## EXERCISE AIM
Look through the listing below for the line containing "nose: (194, 102)". Copy it and each line after it up to and including the line containing "right shoulder: (271, 358)", exactly, leaving out pictures.

○ ○ ○ ○ ○

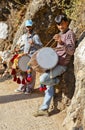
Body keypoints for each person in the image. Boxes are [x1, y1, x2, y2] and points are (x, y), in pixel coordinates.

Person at [33, 14, 76, 117]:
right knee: (49, 86)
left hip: (62, 66)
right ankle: (44, 108)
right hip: (54, 64)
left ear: (67, 22)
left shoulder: (70, 34)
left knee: (43, 79)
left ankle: (57, 81)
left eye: (62, 24)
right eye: (58, 25)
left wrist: (61, 42)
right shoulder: (60, 33)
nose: (60, 27)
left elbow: (71, 51)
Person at [13, 19, 43, 94]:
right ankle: (22, 87)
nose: (28, 28)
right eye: (27, 26)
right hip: (24, 56)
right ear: (26, 27)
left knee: (31, 73)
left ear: (32, 26)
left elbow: (41, 47)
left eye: (30, 26)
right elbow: (25, 46)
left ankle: (30, 88)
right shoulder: (25, 36)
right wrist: (19, 49)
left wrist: (33, 44)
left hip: (32, 57)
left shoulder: (35, 36)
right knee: (22, 72)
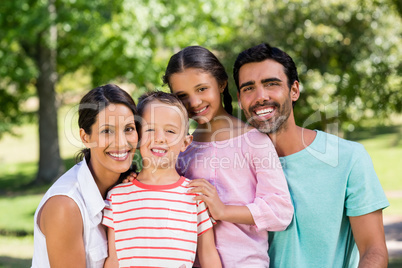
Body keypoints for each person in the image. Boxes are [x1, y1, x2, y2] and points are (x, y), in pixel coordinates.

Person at [233, 43, 390, 267]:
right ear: (240, 99)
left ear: (294, 90)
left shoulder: (348, 158)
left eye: (271, 84)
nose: (260, 96)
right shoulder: (229, 165)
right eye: (249, 88)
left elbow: (373, 250)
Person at [163, 45, 293, 267]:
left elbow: (279, 211)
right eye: (182, 96)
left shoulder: (255, 142)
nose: (194, 102)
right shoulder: (182, 148)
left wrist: (222, 210)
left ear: (221, 84)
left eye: (202, 89)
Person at [102, 91, 222, 268]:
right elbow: (113, 259)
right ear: (137, 136)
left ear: (185, 143)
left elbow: (208, 255)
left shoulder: (195, 197)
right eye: (150, 129)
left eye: (170, 131)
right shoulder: (116, 197)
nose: (159, 138)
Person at [31, 84, 139, 267]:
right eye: (107, 131)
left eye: (128, 129)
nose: (121, 143)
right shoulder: (65, 205)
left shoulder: (129, 189)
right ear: (85, 137)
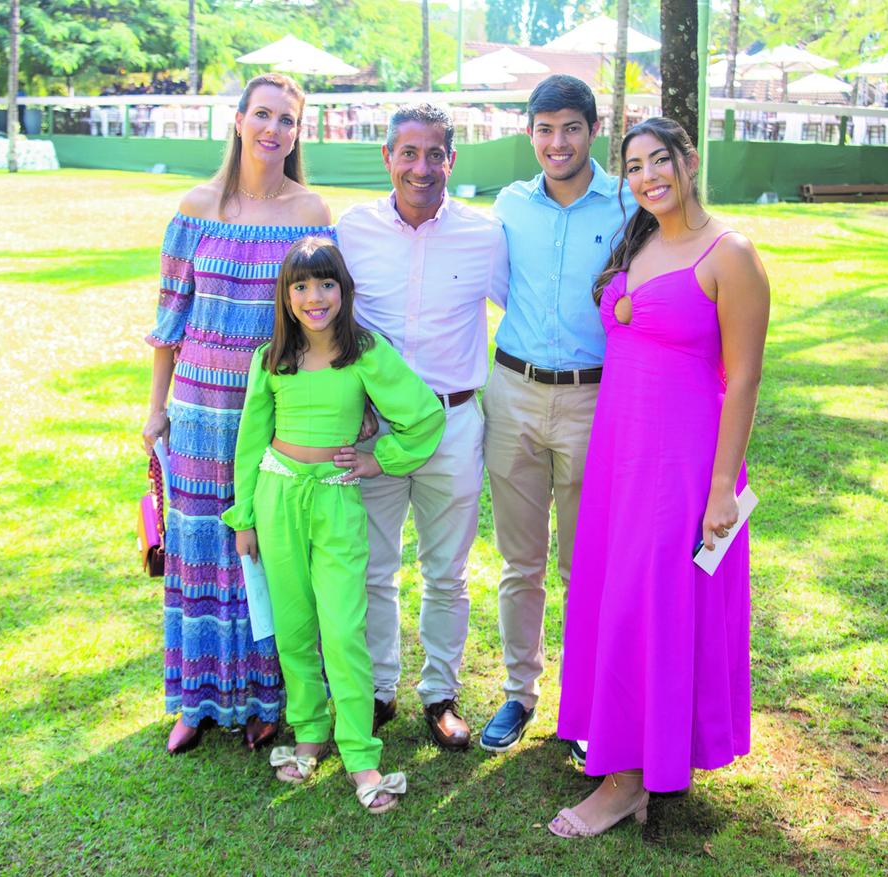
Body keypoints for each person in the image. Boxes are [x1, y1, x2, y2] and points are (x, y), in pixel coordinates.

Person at [551, 117, 770, 838]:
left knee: (650, 608)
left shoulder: (729, 254)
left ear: (691, 159)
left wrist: (717, 490)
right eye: (635, 165)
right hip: (621, 456)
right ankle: (630, 757)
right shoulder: (639, 240)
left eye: (660, 161)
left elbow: (741, 381)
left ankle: (625, 782)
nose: (648, 176)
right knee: (615, 598)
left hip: (682, 464)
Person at [142, 73, 334, 755]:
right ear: (238, 120)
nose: (272, 129)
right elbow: (169, 320)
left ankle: (263, 697)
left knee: (267, 553)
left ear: (297, 131)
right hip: (197, 407)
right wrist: (155, 409)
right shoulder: (196, 207)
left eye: (287, 119)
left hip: (273, 411)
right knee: (200, 553)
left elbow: (325, 316)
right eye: (262, 114)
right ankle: (195, 699)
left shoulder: (311, 210)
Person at [223, 237, 445, 812]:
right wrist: (245, 515)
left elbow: (423, 416)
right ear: (286, 295)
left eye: (326, 284)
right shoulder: (271, 358)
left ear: (344, 290)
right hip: (276, 499)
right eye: (301, 286)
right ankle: (310, 732)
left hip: (337, 501)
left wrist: (380, 459)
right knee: (294, 628)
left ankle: (361, 754)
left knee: (343, 629)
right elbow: (250, 444)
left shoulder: (363, 353)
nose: (314, 297)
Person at [337, 104, 509, 750]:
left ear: (451, 161)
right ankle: (379, 690)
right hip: (375, 430)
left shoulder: (484, 235)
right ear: (387, 158)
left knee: (447, 572)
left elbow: (522, 310)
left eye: (434, 153)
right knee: (374, 568)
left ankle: (440, 691)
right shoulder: (352, 231)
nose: (421, 166)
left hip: (453, 422)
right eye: (408, 153)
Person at [480, 75, 628, 760]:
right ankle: (519, 690)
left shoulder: (629, 205)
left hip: (594, 399)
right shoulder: (509, 204)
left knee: (584, 562)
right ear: (529, 132)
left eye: (569, 127)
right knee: (521, 559)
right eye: (543, 128)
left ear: (592, 130)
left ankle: (587, 706)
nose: (556, 142)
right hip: (511, 392)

○ ○ ○ ○ ○

## ANSWER TO THIS EXERCISE
nose: (194, 102)
right shoulder: (182, 148)
left wrist: (222, 210)
left ear: (221, 84)
left eye: (202, 89)
Person at [102, 91, 222, 268]:
right elbow: (113, 259)
right ear: (137, 136)
left ear: (185, 143)
left elbow: (208, 255)
left shoulder: (195, 197)
right eye: (150, 129)
left eye: (170, 131)
right shoulder: (116, 197)
nose: (159, 138)
Person at [31, 84, 139, 267]:
right eye: (107, 131)
left eye: (128, 129)
nose: (121, 143)
right shoulder: (65, 205)
left shoulder: (129, 189)
right ear: (85, 137)
Body keypoints for each person in the image. Boxes are [x1, y1, x2, y2] and points are (x, y), in pixel coordinates.

Person at [551, 117, 770, 838]:
left knee: (650, 608)
left shoulder: (729, 254)
left ear: (691, 159)
left wrist: (717, 490)
right eye: (635, 165)
right hip: (621, 456)
right ankle: (630, 757)
right shoulder: (639, 240)
left eye: (660, 161)
left elbow: (741, 381)
left ankle: (625, 782)
nose: (648, 176)
right knee: (615, 598)
left hip: (682, 464)
Person at [142, 73, 334, 755]:
right ear: (238, 120)
nose: (272, 129)
right elbow: (169, 320)
left ankle: (263, 697)
left knee: (267, 553)
left ear: (297, 131)
right hip: (197, 407)
right wrist: (155, 409)
right shoulder: (196, 207)
left eye: (287, 119)
left hip: (273, 411)
right knee: (200, 553)
left elbow: (325, 316)
right eye: (262, 114)
right ankle: (195, 699)
left shoulder: (311, 210)
Person at [223, 237, 445, 812]:
right wrist: (245, 515)
left elbow: (423, 416)
right ear: (286, 295)
left eye: (326, 284)
right shoulder: (271, 358)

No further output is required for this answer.